Pada tahap akhir, kebijakan K3 yang dibentuk oleh pimpinan manajemen puncak (P2K3) untuk selanjutnya harus dikomunikasikan pada semua tingkatan bidang produksi (khususnya pada pekerja lapangan) karena kebijakan K3 yang telah ditetapkan harus dapat dipahami oleh semua tingkatan pekerja. Suardi (2005) menjelaskan bahwa kesuksesan sistem manajemen K3 sangat dipengaruhi dari keterlibatan dan komitmen personilnya serta peran aspek bahasa perlu untuk diperhatikan. Mandor lapangan berfungsi dalam menyampaikan kebijakan K3 dengan bahasa yang ringkas dan mudah dimengerti terhadap pekerja penebangan, penyaradan, dan pengangkutan. Untuk pengumpul kayu bakar, harus dilakukan oleh seseorang yang memiliki pengaruh kuat untuk dipatuhi, yaitu peran ketua lembaga masyarakat desa hutan (LMDH) untuk menanganinya. Ketua LMDH

dapat berperan untuk menangani hal ini karena salah satu kegiatan LMDH adalah turut membantu terlaksananya kegiatan pemanenan kayu, biasanya berupa pembuatan jalan di petak tebang agar kendaraan angkutan (truk) mudah untuk masuk ke areal lokasi penebangan. Selain itu, ketua LMDH termasuk turut aktif dalam pengawasan kegiatan pemanenan bersama mandor lapangan.

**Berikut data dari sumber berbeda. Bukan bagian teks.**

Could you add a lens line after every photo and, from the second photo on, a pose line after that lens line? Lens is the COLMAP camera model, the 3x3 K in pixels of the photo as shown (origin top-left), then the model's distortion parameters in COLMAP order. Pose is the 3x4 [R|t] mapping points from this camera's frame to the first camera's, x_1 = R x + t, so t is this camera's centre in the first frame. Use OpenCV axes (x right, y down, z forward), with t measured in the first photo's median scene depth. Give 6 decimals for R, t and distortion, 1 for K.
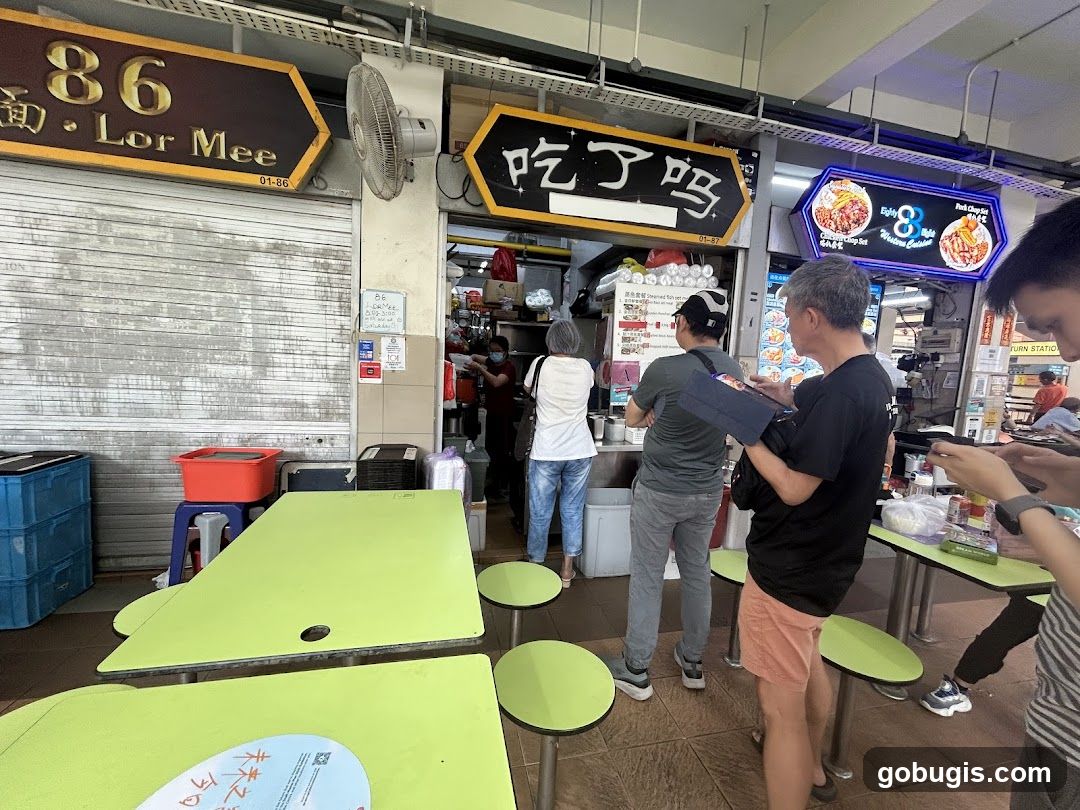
lens RADIAL K [[429.8, 0, 548.8], [0, 429.8, 421.3], [0, 0, 1]] dist [0.001210, -0.000130]
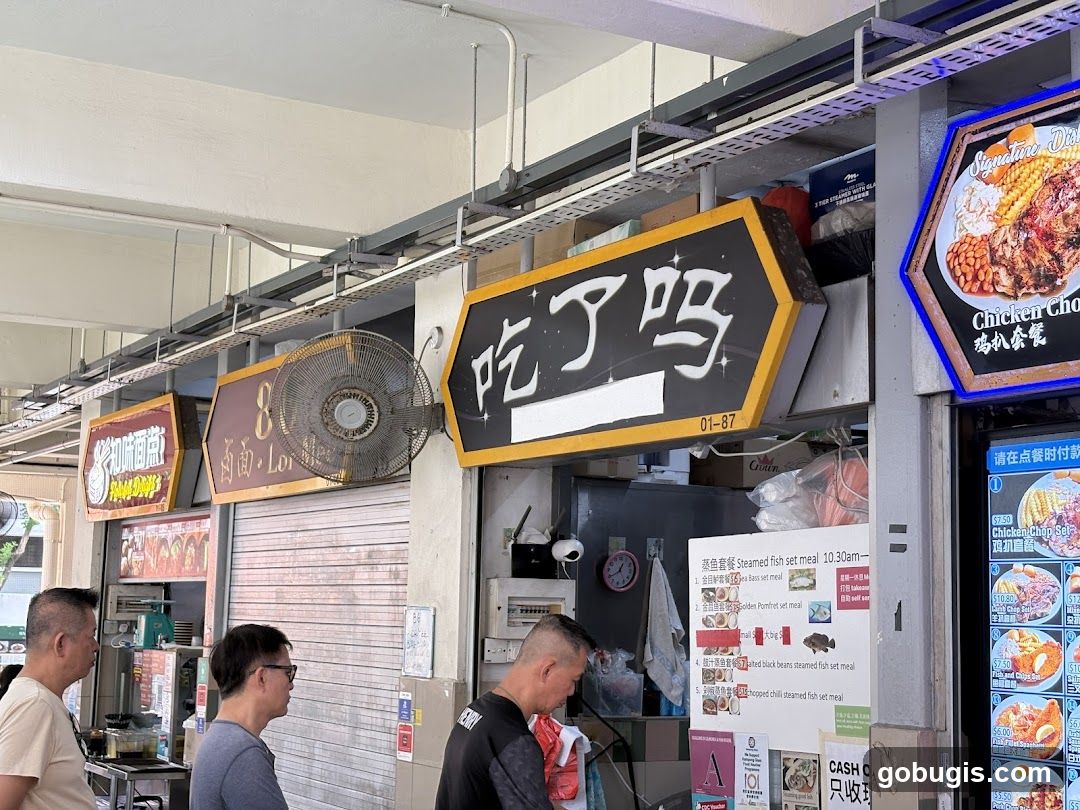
lens RADIAL K [[1609.7, 0, 540.2], [0, 1609.7, 424.2], [0, 0, 1]] dist [0.096920, 0.000000]
pose [[0.288490, -0.153215, -0.945145, 1.741354], [-0.126175, 0.972422, -0.196150, -0.116586], [0.949133, 0.175841, 0.261202, 0.475363]]
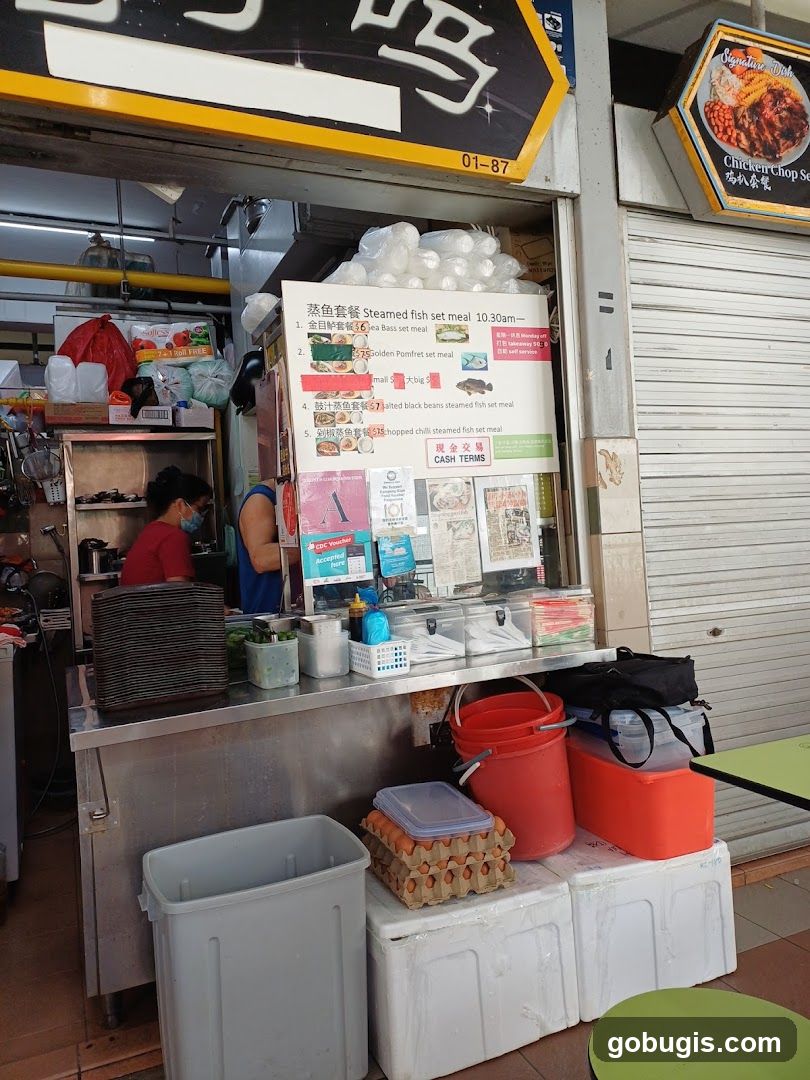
lens RADIAL K [[780.8, 0, 415.0], [0, 780.8, 529.6], [0, 0, 1]] dist [0.057875, -0.035426]
pose [[0.977897, -0.103379, 0.181744, 0.132019], [0.127872, 0.983411, -0.128652, 0.017558], [-0.165429, 0.149048, 0.974894, 0.322275]]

Untuk aspek attitude mandor lapangan berdasarkan analisis uji korelasi peringkat Spearman, aspek attitude tidak menunjukkan hubungan yang signifikan terhadap aspek skill dan knowledge sehingga untuk meningkatkan aspek attitude dapat melalui pendekatan disiplin kerja dalam hal penggunaan APD pada kegiatan pengawasan pemanenan kayu (penebangan, penyaradan, dan pengangkutan) dan mengawasi kegiatan penebangan agar tidak menimbulkan kondisi yang berbahaya akibat terdapat pohon yang tidak berhasil direbahkan (menimpa pohon lainnya). Untuk tingkatan mandor lapangan, perspektif displin yang sesuai adalah berupa disiplin retributif yang bertujuan memberikan hukuman bagi yang melanggar. Rivai dan Sagala (2009) menyatakan bahwa pendekatan untuk mengatasi tindakan disipliner berupa memberi peringatan dan memberikan sanksi terhadap pelanggaran kerja berupa teguran lisan maupun teguran tertulis. Sikap mandor lapangan dalam menggunakan APD sebagai bagian dari kerja dan menyusun suatu laporan kecelakaan kerja perlu untuk ditingkatkan. Berjalannya aturan untuk meningkatan aspek attitude mandor lapangan tidak terlepas dari peran manajemen puncak dalam memberikan komitmen dan dukungan penuh terhadap pembuatan dan penerapan kebijakan K3.